Both ELCI and GFCI detect ground faults but with different trip points. With either one, you do not need the green wire to be connected to the socket for the circuit to trip.
BUT.. the hot and neutral must still be referenced to ground somewhere. Even if the green wire is not present, the nuetral and earth ground will normally be connected back at the fuse box and this establishes the reference to ground.
Say you are in a marina with shore power that is referenced to ground at the marina fuse box. If you measure voltage to ground (and the water will be at ground), you will see zero volts on neutral and 110V on black. If the black wire were to touch the water, current would flow because there is a 110V potential between the black and water. That is a ground fault because that current did not return on the white wire and ELCI or GFCI would trip. Put both black and white in the water. Black has 110VAC to the water, White has near 0 VAC to the water. Lots more current flows from the black to the water than from the white.

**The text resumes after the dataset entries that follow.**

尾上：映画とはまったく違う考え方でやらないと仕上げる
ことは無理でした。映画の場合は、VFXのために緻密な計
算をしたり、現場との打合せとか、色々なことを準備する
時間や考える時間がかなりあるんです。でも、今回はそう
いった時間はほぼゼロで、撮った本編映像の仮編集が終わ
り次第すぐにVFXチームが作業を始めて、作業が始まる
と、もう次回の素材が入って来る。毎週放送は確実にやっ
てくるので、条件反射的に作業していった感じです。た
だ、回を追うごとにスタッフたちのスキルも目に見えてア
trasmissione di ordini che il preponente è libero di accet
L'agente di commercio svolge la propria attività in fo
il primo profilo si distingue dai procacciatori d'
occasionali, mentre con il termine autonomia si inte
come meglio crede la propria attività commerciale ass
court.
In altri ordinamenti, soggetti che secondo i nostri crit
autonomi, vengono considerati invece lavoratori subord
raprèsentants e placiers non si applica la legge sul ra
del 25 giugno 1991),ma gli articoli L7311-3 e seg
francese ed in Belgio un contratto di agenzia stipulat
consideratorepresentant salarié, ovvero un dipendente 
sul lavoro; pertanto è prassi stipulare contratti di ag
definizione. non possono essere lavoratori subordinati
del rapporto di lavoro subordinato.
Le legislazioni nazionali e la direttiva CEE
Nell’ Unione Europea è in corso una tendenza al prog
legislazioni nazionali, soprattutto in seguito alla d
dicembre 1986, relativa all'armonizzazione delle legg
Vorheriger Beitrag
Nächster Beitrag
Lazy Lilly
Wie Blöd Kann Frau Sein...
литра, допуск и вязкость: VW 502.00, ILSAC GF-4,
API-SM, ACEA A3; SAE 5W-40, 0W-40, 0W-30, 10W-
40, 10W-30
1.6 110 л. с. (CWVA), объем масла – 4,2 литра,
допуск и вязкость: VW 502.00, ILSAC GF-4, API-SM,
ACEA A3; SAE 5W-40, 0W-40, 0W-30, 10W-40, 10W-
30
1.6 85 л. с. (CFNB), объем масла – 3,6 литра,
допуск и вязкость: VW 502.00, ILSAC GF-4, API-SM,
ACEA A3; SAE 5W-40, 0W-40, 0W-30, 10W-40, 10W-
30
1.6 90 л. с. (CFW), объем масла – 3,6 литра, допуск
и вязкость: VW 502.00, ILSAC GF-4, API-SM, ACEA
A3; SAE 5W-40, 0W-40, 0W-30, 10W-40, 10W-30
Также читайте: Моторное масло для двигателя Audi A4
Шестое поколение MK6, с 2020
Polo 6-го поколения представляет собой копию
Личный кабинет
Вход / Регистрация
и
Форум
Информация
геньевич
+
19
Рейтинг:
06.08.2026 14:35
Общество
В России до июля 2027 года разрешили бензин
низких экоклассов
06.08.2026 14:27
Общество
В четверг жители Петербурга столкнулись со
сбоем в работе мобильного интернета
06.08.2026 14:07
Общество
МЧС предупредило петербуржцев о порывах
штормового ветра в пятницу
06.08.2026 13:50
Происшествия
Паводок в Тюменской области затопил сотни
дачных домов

Ground fault again.. ELCI or GFCI would trip.
But now lets say we have a truly isolated power source with just black and white such as you might have with a genset comletely missing the ground (or it is truly floating). If you were to put just the hot black wire in the water, there is no ground path or return circuit. No current would flow. It would be like putting your tongue on only one terminal of a 9 volt battery. Nothing happens. You have to touch both terminals to get current flow. If you put both black and white wires in the water of this completely floating power source, you would measure something similar to the 62 volts mentioned earlier. You would see 62 volts from hot to the water and 62 volts from the white to the water. Current would be flowing between the hot and neutral through the water but it would be balanced and equal. All the current flowing would be between the black and white wires like normally happens with a load. So no ELCI/ GFCI trip.
I have not looked at those generators to tell if the ground is actually completely floating from hot and neutral. There may be some trick that the generator uses for that ground (like capacities coupling which could trip GFCI with a transient fault) but if the hot and neutral are truly completely isolated from hot and ground, I dont see how either ELCI or GFCI could trip.